Two firms are making a play for the assets of struggling online direct marketer LifeMinders, following a $64 million rival bid issued by privately-held Encore Marketing International late last month.
Now, LifeMinders, its board of directors and its shareholders must decide whether to accept the original bid from Cross Media Marketing — already approved by the companies’ boards — or the unsolicited counteroffer from Encore, a Lanham, Md.-based affinity marketer, which made its bid public on Monday.
LifeMinders spokespeople declined to comment beyond saying that its board of directors had initially rejected Encore’s offer, but now would revisit Encore’s proposal “in light of current market conditions” — referring to the market’s greater uncertainty following the Sept. 11 attacks and the possibility of U.S. military action.

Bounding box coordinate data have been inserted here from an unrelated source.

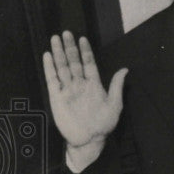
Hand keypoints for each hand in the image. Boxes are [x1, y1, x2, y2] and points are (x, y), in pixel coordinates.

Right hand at [43, 31, 127, 166]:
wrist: (89, 140)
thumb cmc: (104, 125)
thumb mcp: (114, 105)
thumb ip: (116, 86)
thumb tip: (125, 69)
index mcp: (94, 85)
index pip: (88, 64)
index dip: (86, 51)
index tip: (82, 39)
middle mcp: (79, 85)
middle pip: (73, 62)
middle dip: (70, 48)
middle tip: (66, 33)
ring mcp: (67, 90)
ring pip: (62, 67)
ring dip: (59, 53)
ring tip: (55, 38)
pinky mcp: (57, 97)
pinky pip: (52, 79)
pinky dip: (49, 67)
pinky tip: (48, 55)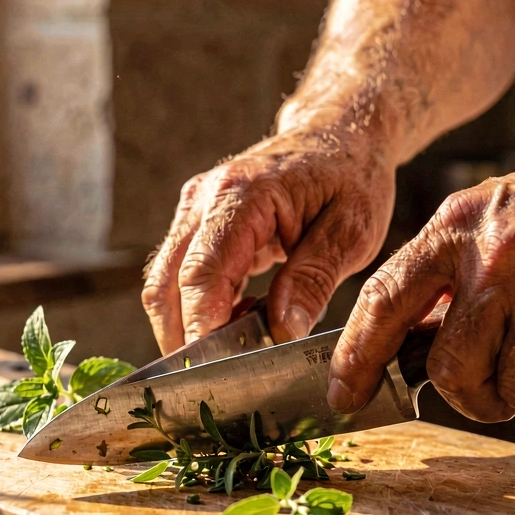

LifeMinders’ spokespeople said the firm would likely respond to the Encore bid within a week, and acknowledged the possibility of a hostile takeover attempt.
In July, New York-based Cross Media offered $68.1 million in cash, or both cash and stock, for LifeMinders’ outstanding shares — either $2.56 in cash, or $0.84 in cash and $1.72 in stock of the merged corporation.
But Cross Media’s offer entailed some complicated conditions: under some recent revisions to the deal, the total cash paid to LifeMinders’ shareholders cannot exceed roughly $24 million, or else shareholders would receive a mix of cash and stock. Also, the offer is subject to a reduction in payout of $1.75 million, should LifeMinders dip into its cash and marketable securities stash, valued at around $49.0 million.
Encore, on the other hand, is offering only a cash-and-stock deal: $1.086 in cash and $1.225 worth of stock in the merged corporation — to be called LifeMinders — for each share of LifeMinders’ common stock.
All told, that means that Encore is making $30 million in cash available to LifeMinders’ stockholders — $6 million more than Cross Media offered. Additionally, if Cross Media opts to make its payout in a combination of cash and stock, Encore’s offering would give LifeMinders’ shareholders about $0.25 more cash per share.
But wait, there’s more: Encore offered to increase the cash amount LifeMinders stockholders would receive if certain, unspecified conditions were met. In such an event, LifeMinders stockholders would receive $1.155 in cash and $1.155 worth of common stock in the merged corporation, for each share of LifeMinders common stock — $32 million total.
At any rate, if it’s successful in its bid, Encore, which to date has focused primarily on offline affinity marketing, said that it plans to use LifeMinders’ e-mail marketing technology as a regular part of its services, which so far rely heavily on telephone, direct mail and direct response television spots. Additionally, Encore said it would promote its affinity clubs to LifeMinders’ membership, and try to encourage opted-out members to opt back in to LifeMinders e-mails.
“We believe that our proposal to LifeMinders is a superior offer to any the company has on the table, including Cross Media,” said Encore chief executive Steve Klein in a statement. “Encore is a solid, profitable company that creates a unique cross-selling opportunity for both companies, leveraging our respective client bases.”
“We are fully confident that the stockholders of LifeMinders would want our proposal considered,” he added. “Encore provides a unique value proposition to LifeMinders, and an opportunity for greater return to stockholders.”
Neither Cross Media nor Encore returned requests for comment by press time.